====== Extrait de page ======

Nous allons parler des distorsions cognitives qui sont des raccourcis que prend le cerveau. Ces raccourcis nous permettent d’économiser de l’énergie mentale, et nous les « commettons » tous.
C’est toujours au
cours de discussion, de conversation que sont révélées nos distorsions. Elles
nous limitent, et nous maintiennent dans nos schémas récurrents et nos
croyances. Elles ne sont pas nécessairement en lien avec notre passé, même si
la psychanalyse voudrait nous le faire croire.
Une fois encore… je vous conseille de ne JAMAIS intervenir sur les distorsions cognitives pendant une conversation si ces dites distorsions ne bloquent pas la conversation.
Ce recadrage doit
être réaliser sans violence et sans jugement.
Je vous propose de
simplement poser des questions ouvertes. Une question ouverte est une question
qui nécessite une réponse développée.
La question fermée
est une réponse qui nécessite une réponse en OUI ou NON.
Le recadrage des
distorsions cognitives et un travail qui peut sembler ardu car en général ces
distorsions font partie intégrante du raisonnement de la personne. Ne vous
acharnez pas. Le simple fait de poser une, voire deux questions peut déjà
construire de la réflexion chez votre interlocuteur.
Cette réflexion
peut évoluer en dehors de chez-vous, après la séance. Le cerveau de la personne
(son subconscient?) va continuer à « travailler » sur ce doute
inséré, planté par votre ou vos questionnements.
Voici des questions
« types » à poser lorsque vous avez détecté une distorsion cognitive
qui serait problématique, ou qui ralentirait la progression de votre client
dans son accompagnement.
Vous pouvez les
modifier à votre guise, mais fonctionnent énoncées telles quelles.
Pour aider
l’interlocuteur à sortir de la catastrophisation, vous pouvez demander :
- Quels faits
tangibles justifient vos conclusions ?
- Quels faits
tangibles invalident vos conclusions ?
- Quel point de vue
plus crédible vous pourriez adopter face à cet évènement ?
- Quelles
conclusions moins terribles pourriez-vous tirer de cet événement ?
- Comment pourriez-vous
changer cette situation ?
Pour aider
l’interlocuteur à penser entre les extrêmes :
- N’accordez-vous
pas trop d’importance à un seul aspect de cet événement ?
- Quelle note
appropriée pourriez-vous donner à cet aspect de l’événement sur une échelle de
1 à 10 ?
- Quels sont les
autres aspects de cet événement qui vous permettraient de voir les choses de
façon plus réaliste, ou plus crédibles ?

====== Données brutes ======

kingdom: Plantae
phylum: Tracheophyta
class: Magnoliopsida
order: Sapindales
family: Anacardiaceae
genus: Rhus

======

→ **Consigne 1**
Recopiez fidèlement le passage du texte sur les distorsions cognitives qui commence aux mots « - Comment pourriez-vous » et se termine après « aspect de cet événement ? ».
→ **Consigne 2**
Pour chaque affirmation, dites par oui ou non si elle concorde avec le texte sur les distorsions cognitives, et citez les mots du texte qui tranchent. (a) Nos distorsions sont toujours liées à notre passé. (b) Une question ouverte demande une réponse développée. (c) Il faut poser de nombreuses questions pour faire naître une réflexion chez l'interlocuteur.

→ **Réponse attendue 1**
- Comment pourriez-vous
changer cette situation ?
Pour aider
l’interlocuteur à penser entre les extrêmes :
- N’accordez-vous
pas trop d’importance à un seul aspect de cet événement ?

→ **Réponse attendue 2**
(a) Non : « Elles ne sont pas nécessairement en lien avec notre passé ».
(b) Oui : « Une question ouverte est une question qui nécessite une réponse développée ».
(c) Non : « Le simple fait de poser une, voire deux questions peut déjà construire de la réflexion chez votre interlocuteur ».